**Objectif énoncé 1:** D'après le passage sur le reportage de Joseph Kessel en Israël, combien de temps l'écrivain passe-t-il aux côtés de l'armée du jeune État ?

En 1948, l'auteur de L'Armée des ombres part couvrir pour France-Soir les premiers jours d'existence d'Israël. Il passe ainsi près d'un mois aux côtés de l'armée du jeune État, en qui il voit une « sorte de Légion étrangère » dont les membres « défendent leur vie, toute nue ».

« Allô, allô, Haïfa Tower ? Allô, allô, Haïfa Tower ? »

L'opérateur radio du Pétrel, un petit avion privé, contacte la tour de contrôle de l'aérodrome de Haïfa, au bord de la Méditerranée. À son bord, une poignée de passagers que les hasards du voyage ont réuni deux jours plus tôt au départ du Bourget, faute de vols de compagnies régulières. Parmi eux, l'écrivain et reporter Joseph Kessel.

**Entrées:**
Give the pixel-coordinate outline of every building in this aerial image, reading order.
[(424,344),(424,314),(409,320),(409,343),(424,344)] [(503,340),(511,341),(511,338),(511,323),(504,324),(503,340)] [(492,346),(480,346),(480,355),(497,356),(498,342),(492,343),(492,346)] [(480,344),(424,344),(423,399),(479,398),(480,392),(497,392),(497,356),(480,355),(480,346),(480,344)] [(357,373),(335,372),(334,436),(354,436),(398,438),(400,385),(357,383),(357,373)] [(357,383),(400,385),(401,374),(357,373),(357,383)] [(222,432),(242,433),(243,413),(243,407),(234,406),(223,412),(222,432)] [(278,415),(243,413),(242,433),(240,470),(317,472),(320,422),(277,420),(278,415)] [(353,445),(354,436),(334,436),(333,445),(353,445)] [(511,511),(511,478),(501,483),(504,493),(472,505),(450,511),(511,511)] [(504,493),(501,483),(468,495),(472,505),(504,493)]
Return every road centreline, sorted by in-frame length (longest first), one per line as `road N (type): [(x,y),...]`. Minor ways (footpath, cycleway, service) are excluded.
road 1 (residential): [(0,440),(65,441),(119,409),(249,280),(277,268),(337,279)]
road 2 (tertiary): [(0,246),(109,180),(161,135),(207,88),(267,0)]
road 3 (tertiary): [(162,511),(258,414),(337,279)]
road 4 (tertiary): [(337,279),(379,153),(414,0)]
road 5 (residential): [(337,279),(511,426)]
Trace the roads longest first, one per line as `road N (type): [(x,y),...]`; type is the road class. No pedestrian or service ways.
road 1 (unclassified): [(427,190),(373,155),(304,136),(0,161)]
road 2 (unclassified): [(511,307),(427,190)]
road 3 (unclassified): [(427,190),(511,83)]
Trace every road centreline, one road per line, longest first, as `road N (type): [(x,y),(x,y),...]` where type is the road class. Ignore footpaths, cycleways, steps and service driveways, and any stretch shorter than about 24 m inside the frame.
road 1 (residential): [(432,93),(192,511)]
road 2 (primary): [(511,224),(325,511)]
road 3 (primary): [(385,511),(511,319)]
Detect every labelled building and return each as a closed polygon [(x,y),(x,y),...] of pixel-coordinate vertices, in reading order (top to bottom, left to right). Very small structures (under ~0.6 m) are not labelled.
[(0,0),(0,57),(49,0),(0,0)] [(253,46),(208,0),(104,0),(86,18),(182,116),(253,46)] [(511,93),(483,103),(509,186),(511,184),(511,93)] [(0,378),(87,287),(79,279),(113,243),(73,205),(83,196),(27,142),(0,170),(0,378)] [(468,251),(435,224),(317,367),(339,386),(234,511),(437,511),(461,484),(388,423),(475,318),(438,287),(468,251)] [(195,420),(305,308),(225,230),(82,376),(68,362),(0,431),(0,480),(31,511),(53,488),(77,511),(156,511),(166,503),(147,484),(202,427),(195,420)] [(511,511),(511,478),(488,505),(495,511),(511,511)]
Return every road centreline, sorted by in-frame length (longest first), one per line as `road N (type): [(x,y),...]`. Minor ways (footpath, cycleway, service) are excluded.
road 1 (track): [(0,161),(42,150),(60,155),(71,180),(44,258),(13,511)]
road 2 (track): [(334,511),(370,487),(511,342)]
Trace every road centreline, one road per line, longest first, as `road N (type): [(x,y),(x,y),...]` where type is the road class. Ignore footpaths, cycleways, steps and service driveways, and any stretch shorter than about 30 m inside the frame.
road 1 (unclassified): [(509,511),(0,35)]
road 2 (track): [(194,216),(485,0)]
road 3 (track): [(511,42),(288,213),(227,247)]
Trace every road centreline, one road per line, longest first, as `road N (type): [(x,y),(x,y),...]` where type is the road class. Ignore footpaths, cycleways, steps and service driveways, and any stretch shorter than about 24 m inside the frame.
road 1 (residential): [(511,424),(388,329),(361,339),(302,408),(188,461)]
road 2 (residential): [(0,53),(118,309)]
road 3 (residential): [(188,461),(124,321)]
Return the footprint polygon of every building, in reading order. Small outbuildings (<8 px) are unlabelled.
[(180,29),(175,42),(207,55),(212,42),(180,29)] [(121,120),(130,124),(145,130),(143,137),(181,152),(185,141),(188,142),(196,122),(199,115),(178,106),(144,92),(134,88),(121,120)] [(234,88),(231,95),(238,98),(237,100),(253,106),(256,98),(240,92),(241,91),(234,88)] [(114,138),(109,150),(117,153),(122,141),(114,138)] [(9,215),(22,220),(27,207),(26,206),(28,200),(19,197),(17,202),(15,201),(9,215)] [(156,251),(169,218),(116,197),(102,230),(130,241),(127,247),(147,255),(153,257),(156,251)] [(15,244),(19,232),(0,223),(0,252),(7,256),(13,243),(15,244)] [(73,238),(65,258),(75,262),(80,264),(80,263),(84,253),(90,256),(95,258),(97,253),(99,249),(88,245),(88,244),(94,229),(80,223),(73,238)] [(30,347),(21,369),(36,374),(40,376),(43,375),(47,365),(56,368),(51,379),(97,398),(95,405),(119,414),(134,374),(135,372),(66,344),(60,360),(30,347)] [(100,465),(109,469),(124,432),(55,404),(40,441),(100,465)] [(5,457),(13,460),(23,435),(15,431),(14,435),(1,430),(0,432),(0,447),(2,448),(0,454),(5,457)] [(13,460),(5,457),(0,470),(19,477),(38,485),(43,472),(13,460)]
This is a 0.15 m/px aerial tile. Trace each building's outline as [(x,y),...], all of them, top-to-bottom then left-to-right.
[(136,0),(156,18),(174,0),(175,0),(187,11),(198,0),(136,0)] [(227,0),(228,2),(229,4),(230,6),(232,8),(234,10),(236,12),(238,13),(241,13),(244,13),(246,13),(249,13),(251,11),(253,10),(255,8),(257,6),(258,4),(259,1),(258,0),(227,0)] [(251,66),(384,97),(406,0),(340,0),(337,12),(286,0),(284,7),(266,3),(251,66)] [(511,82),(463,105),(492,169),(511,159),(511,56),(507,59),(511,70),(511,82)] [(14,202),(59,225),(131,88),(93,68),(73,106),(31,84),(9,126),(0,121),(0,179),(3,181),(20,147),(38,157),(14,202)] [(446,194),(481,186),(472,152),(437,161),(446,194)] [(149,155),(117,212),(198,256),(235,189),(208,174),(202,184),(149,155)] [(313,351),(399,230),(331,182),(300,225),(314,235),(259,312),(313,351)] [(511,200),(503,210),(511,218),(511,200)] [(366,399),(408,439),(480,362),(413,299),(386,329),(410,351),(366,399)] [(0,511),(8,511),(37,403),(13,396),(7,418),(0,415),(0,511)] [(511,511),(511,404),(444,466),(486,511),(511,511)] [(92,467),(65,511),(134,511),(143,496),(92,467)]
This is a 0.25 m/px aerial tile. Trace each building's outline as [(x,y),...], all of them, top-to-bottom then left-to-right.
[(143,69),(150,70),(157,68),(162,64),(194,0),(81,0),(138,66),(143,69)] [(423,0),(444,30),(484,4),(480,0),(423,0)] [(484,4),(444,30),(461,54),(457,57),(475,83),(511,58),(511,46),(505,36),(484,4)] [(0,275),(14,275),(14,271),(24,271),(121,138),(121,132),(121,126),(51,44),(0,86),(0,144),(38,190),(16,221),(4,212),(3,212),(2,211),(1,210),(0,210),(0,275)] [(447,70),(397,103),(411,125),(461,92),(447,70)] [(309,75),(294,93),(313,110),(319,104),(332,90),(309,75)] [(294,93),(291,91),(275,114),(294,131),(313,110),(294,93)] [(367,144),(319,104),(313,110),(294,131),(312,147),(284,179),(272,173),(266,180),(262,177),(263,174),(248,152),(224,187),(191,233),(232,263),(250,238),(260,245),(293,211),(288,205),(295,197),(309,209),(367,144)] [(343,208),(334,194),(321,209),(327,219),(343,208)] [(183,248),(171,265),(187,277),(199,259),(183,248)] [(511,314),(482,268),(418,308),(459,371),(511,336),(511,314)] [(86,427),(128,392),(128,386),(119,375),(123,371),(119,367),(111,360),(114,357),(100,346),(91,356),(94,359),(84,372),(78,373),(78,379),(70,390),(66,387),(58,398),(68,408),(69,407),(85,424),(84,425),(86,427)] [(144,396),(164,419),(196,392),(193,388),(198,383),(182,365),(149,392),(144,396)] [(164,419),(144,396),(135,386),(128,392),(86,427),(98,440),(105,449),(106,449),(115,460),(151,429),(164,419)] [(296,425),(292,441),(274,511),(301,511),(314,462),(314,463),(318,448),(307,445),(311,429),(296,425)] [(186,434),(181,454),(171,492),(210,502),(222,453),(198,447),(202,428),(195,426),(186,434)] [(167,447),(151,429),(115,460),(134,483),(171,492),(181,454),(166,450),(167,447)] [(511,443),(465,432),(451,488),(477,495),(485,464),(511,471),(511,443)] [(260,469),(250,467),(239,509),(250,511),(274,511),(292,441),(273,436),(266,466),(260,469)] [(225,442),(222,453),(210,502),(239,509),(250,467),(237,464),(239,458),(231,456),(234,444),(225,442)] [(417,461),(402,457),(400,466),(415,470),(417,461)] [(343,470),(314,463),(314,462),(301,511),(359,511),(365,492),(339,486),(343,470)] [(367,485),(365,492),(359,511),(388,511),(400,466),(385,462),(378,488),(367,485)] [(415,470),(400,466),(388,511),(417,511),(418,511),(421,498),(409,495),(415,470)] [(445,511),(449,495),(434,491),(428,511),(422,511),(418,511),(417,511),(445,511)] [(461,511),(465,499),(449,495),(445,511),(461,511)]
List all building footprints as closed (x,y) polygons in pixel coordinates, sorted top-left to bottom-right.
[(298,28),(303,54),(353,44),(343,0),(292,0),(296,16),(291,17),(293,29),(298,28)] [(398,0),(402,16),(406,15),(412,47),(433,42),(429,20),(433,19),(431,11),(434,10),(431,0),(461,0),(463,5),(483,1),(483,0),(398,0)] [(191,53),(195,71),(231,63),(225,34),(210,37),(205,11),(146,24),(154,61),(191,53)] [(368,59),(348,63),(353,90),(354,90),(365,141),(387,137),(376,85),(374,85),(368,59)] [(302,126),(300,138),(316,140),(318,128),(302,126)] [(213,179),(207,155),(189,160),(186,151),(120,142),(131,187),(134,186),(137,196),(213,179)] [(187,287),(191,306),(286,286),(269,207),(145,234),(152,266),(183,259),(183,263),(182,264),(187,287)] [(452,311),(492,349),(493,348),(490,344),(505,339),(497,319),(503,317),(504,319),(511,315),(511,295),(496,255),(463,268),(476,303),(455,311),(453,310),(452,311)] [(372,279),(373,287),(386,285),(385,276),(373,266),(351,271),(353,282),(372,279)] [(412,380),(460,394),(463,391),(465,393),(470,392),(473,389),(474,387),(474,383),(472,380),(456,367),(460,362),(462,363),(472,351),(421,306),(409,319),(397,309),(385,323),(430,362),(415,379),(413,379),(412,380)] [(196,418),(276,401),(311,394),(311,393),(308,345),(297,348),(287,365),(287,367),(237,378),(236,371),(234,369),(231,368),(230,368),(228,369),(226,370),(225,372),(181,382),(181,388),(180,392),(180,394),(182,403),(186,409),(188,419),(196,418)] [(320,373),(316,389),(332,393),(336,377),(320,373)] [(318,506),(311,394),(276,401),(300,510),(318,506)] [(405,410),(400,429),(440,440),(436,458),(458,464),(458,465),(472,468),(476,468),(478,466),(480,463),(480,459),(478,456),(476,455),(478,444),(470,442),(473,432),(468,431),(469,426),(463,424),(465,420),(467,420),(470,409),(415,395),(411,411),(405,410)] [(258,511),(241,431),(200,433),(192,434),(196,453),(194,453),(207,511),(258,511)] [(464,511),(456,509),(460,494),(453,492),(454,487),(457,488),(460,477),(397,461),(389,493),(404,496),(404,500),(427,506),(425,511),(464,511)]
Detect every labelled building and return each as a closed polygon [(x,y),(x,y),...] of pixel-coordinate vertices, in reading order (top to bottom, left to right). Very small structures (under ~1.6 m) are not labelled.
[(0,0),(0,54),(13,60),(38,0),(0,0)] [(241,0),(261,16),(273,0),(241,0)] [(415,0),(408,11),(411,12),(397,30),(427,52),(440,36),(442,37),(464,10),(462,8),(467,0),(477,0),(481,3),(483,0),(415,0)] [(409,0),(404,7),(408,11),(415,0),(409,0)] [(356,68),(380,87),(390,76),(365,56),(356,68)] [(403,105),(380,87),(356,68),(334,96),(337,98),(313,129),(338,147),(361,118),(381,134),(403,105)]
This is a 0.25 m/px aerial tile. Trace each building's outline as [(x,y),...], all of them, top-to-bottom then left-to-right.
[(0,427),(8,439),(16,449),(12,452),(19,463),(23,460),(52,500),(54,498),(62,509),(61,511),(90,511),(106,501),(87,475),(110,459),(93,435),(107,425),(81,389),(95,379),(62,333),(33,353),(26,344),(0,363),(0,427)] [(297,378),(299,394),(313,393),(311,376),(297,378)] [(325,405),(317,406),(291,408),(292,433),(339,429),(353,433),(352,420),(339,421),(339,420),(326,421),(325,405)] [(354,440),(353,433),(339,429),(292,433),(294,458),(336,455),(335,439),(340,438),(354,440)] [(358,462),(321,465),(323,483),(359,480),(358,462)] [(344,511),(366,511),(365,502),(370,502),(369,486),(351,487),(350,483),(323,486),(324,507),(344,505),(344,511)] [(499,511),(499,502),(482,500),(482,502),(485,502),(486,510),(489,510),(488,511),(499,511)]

**Objectif énoncé 2:** Dans les enregistrements, recopiez à l'identique, s'il vous plaît, les lignes en commençant par celle qui contient « 30 m inside the frame. » et en terminant par celle qui contient « road 3 (track): [(511,42),(288,213),(227,247)] », ces deux lignes comprises.

**Réponse rédigée 1:** Près d'un mois.

**Réponse rédigée 2:**
Trace every road centreline, one road per line, longest first, as `road N (type): [(x,y),(x,y),...]` where type is the road class. Ignore footpaths, cycleways, steps and service driveways, and any stretch shorter than about 30 m inside the frame.
road 1 (unclassified): [(509,511),(0,35)]
road 2 (track): [(194,216),(485,0)]
road 3 (track): [(511,42),(288,213),(227,247)]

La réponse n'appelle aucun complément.